La
troisième aventure de Itto Ogami (encore et toujours Tomisaburo
Wakayama, ébouriffé et l'air renfrogné) s'ouvre sur les eaux
calmes et limpides d'une rivière à traverser avec son bambin
Daigoro (Akihiro Tomikawa) bien installé à son landau accroché à
la barque qui se dirige sur l'autre rive. Toujours en alerte, le
samouraï repère dans l'eau des joncs d'hommes qui les suivent. Ce
sont probablement des hommes de main du clan Yagyu que notre héros
tue dans une forêt de bambous avec son calme et sa sérénité
dignes de son talent de tueur professionnel. A vrai dire, ce seront
les seules apparitions des Yagyu dans le film, aucun héritier de
Retsudo ne vient chercher querelle à Ogami dans Baby Cart :
Dans la terre de l'ombre. Ce sont d'autres adversaires qui vont
s'en charger.
Le
premier est un mercenaire répondant au nom de Kanbei (Go Kato), un
homme taciturne au regard sombre qui mange dans son coin tandis que
ses trois compagnons parlent fort, montrent leur bide et protestent
de la laideur des femmes qui croisent leur chemin. Le caractère de
Kanbei semble bien opposé à ceux de ces trois hommes et plutôt
proche de celui d'Ogami. En revanche, il fait preuve d'un cruauté
sans pareil quand les mercenaires violent une mère et sa fille qui
passaient par là avec leur serviteur. Il les tuera tous les trois et
décidera, pour étouffer l'affaire, de faire porter le chapeau à
celui qui tirera la plus courte paille. Ce qu'aimerait Kanbei est
affronter en duel Ogami, pouvoir se mesurer à la réputation qui
précède l'homme qui défie le shôgunat. Le samouraï déchu ne lui
donnera pas ce plaisir.
L'autre
ennemie est une femme. Torizo (Ukio Yamada) tient un bordel et
s'avère mécontente que Ogami protège une jeune femme qu'il a
rencontré sur la barque. Cette dernière a été achetée pour être
revendue à Torizo, chef du clan des « 8 oublis ». En
effet, ce clan de yakuzas a décidé d'oblitérer toutes les vertus
et de ne vivre que hors la loi et sans code d'honneur. Là encore,
Torizo est un personnage à l'opposé des valeurs de Ogami qui décide
d'assumer la punition de la jeune femme. En l'occurrence de subir la
terrible punition du baquet d'eau et de la bastonnade. Fidèle à son
stoïcisme, Ogami encaisse les coups sans prononcer le moindre son,
ce qui lui vaut la plus grande admiration de ses tortionnaires. Petit
à petit le personnage de Torizo va prendre de l’ambiguïté, se
développer et engager Ogami pour éliminer l'assassin de son père.

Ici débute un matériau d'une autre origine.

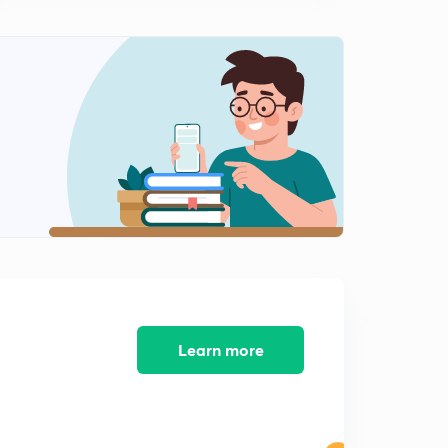
10 type of Digital Marketing Strategies Part 2
1
12:18mins
Difference between SEO, Social media marketing and
content marketing
2
10:34mins
Developing a content marketing strategy
3
12:26mins
Developing a content marketing strategy Part 2
4
8:28mins
A Step by Step Guide to Content Marketing Part 1
5
15:00mins
Learn more
Step by Step Guide to Content Marketing Part 2
6
15:00mins
Step by Step Guide to Content Marketing Part 3
7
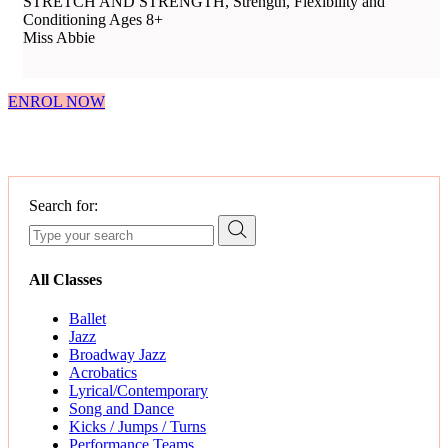
STRETCH AND STRENGTH, Strength, Flexibility and
Conditioning Ages 8+
Miss Abbie
ENROL NOW
Search for:
All Classes
Ballet
Jazz
Broadway Jazz
Acrobatics
Lyrical/Contemporary
Song and Dance
Kicks / Jumps / Turns
Performance Teams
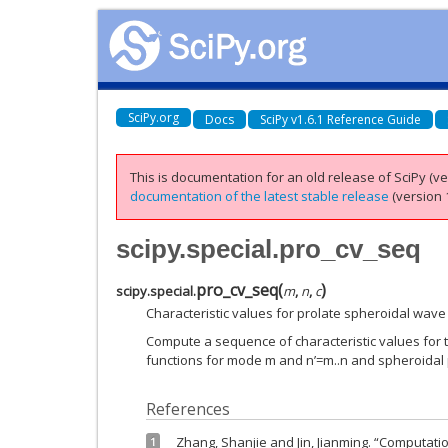
SciPy.org
Docs
SciPy v1.6.1 Reference Guide
This is documentation for an old release of SciPy (ver
documentation of the latest stable release
(version 1
scipy.special.pro_cv_seq
pro_cv_seq
(
)
scipy.special.
m
,
n
,
c
Characteristic values for prolate spheroidal wave
Compute a sequence of characteristic values for 
functions for mode m and n’=m..n and spheroidal
References
Zhang, Shanjie and Jin, Jianming. “Computatio
1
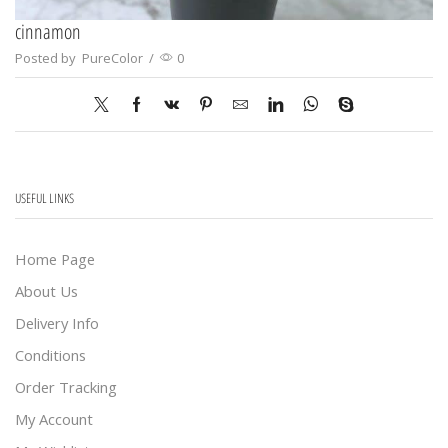
cinnamon
Posted by
PureColor
/
0
USEFUL LINKS
Home Page
About Us
Delivery Info
Conditions
Order Tracking
My Account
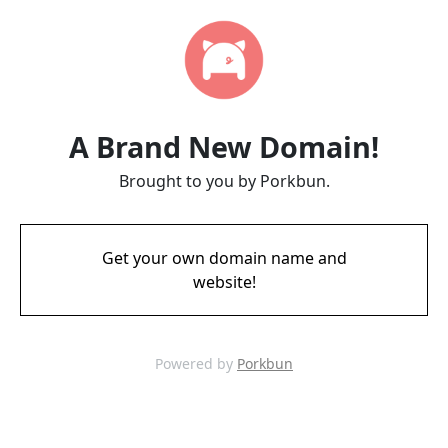
A Brand New Domain!
Brought to you by Porkbun.
Get your own domain name and
website!
Powered by
Porkbun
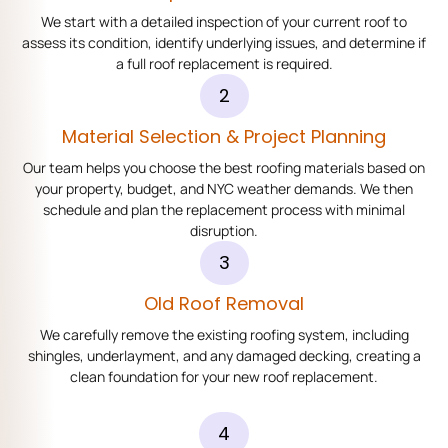
We start with a detailed inspection of your current roof to
assess its condition, identify underlying issues, and determine if
a full roof replacement is required.
2
Material Selection & Project Planning
Our team helps you choose the best roofing materials based on
your property, budget, and NYC weather demands. We then
schedule and plan the replacement process with minimal
disruption.
3
Old Roof Removal
We carefully remove the existing roofing system, including
shingles, underlayment, and any damaged decking, creating a
clean foundation for your new roof replacement.
4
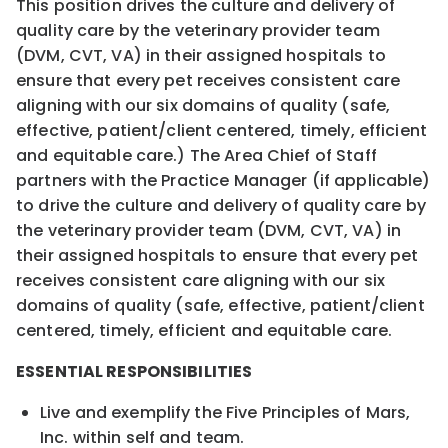
This position drives the culture and delivery of
quality care by the veterinary provider team
(DVM, CVT, VA) in their assigned hospitals to
ensure that every pet receives consistent care
aligning with our six domains of quality (safe,
effective, patient/client centered, timely, efficient
and equitable care.) The Area Chief of Staff
partners with the Practice Manager (if applicable)
to drive the culture and delivery of quality care by
the veterinary provider team (DVM, CVT, VA) in
their assigned hospitals to ensure that every pet
receives consistent care aligning with our six
domains of quality (safe, effective, patient/client
centered, timely, efficient and equitable care.
ESSENTIAL RESPONSIBILITIES
Live and exemplify the Five Principles of Mars,
Inc. within self and team.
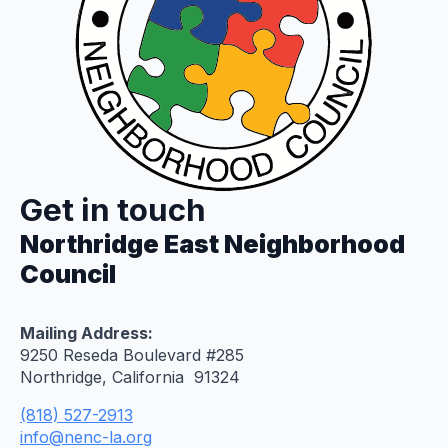
Get in touch
Northridge East Neighborhood
Council
Mailing Address:
9250 Reseda Boulevard #285
Northridge, California 91324
(818) 527-2913
info@nenc-la.org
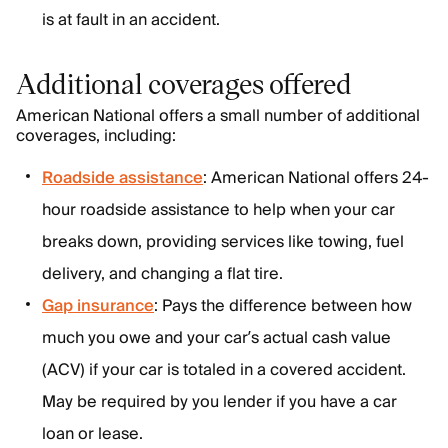
is at fault in an accident.
Additional coverages offered
American National offers a small number of additional
coverages, including:
Roadside assistance
: American National offers 24-
hour roadside assistance to help when your car
breaks down, providing services like towing, fuel
delivery, and changing a flat tire.
Gap insurance
: Pays the difference between how
much you owe and your car’s actual cash value
(ACV) if your car is totaled in a covered accident.
May be required by you lender if you have a car
loan or lease.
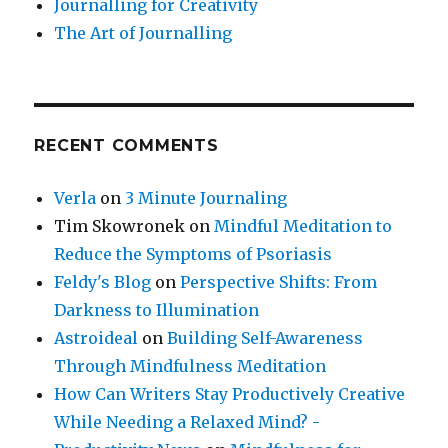
Journalling for Creativity
The Art of Journalling
RECENT COMMENTS
Verla
on
3 Minute Journaling
Tim Skowronek
on
Mindful Meditation to
Reduce the Symptoms of Psoriasis
Feldy's Blog
on
Perspective Shifts: From
Darkness to Illumination
Astroideal
on
Building Self-Awareness
Through Mindfulness Meditation
How Can Writers Stay Productively Creative
While Needing a Relaxed Mind? -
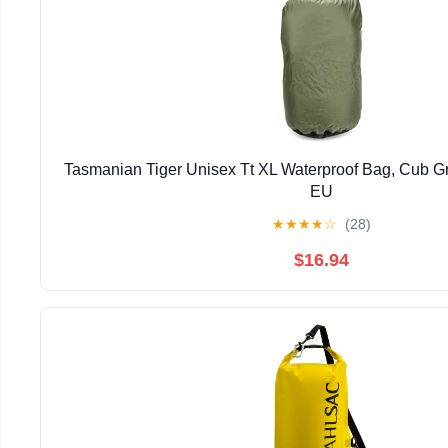
Tasmanian Tiger Unisex Tt XL Waterproof Bag, Cub Gr
EU
★
★
★
★
☆
(28)
$16.94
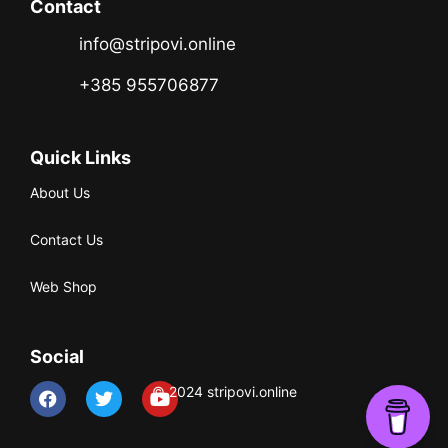
Contact
info@stripovi.online
+385 955706877
Quick Links
About Us
Contact Us
Web Shop
Social
© 2024 stripovi.online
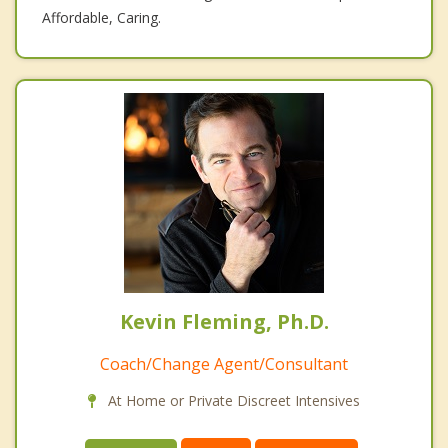
Affordable, Caring.
Kevin Fleming, Ph.D.
Coach/Change Agent/Consultant
At Home or Private Discreet Intensives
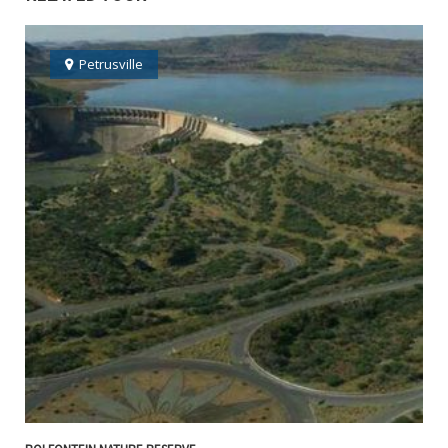
Petrusville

C'est un personnage fort et attachant, au regard profond qui manie le
pistolet. Elle semble tomber amoureuse de lui, abandonnant
progressivement sa morgue à son égard.
Comme
dans les deux premiers épisodes de la série, Kenji Misumi est ses
scénaristes scindent le récit en deux. On retrouve Ogami parti se
battre contre un seigneur local (le contrat de Torizo) et abattre
avec une mitraillette cachée une bonne centaine d'ennemis. Un
affrontement viscéral et violent avec Kanbei au sommet d'une
montagne nue et balayée aux quatre vents. Il s'agira pour le deux
hommes, dont les yeux sont filmés en gros plan occupant tout le
cadre, de sauver leur honneur. Les combats sont très courts,
constitués de seulement quelques plans de sabre. C'est surtout
l'attente que filme Kenji Misumi, il filme le temps qu'il faut aux
adversaires pour enfin commencer à se battre. Baby Cart :
Dans la terre de l'ombre acquiert alors un rythme lent totalement
décalé par rapport à Baby Cart : L'enfant massacre. Le
film fait régulièrement des pauses poétiques (les animaux sous la
pluie devant les yeux de Daigoro, le repas familial autour d'un bol
de riz) pour mieux ansuite rebondir sur des scènes d'action. Après
cette première trilogie tournée en un an par Kenji Misumi, Itto
Ogami poussant son landau reprend la route sur le son d'une chanson
pop à sa gloire.
Baby
Cart : Dans la terre de l'ombre (子連れ狼 死に風に向う乳母車, Japon, 1972) Un film de Kenji
Misumi avec Tomisaburo Wakayama, Akihiro Tomikawa, Go Kato, Yuko
Hamada, Isao Yamagata, Michitaro Mizushima.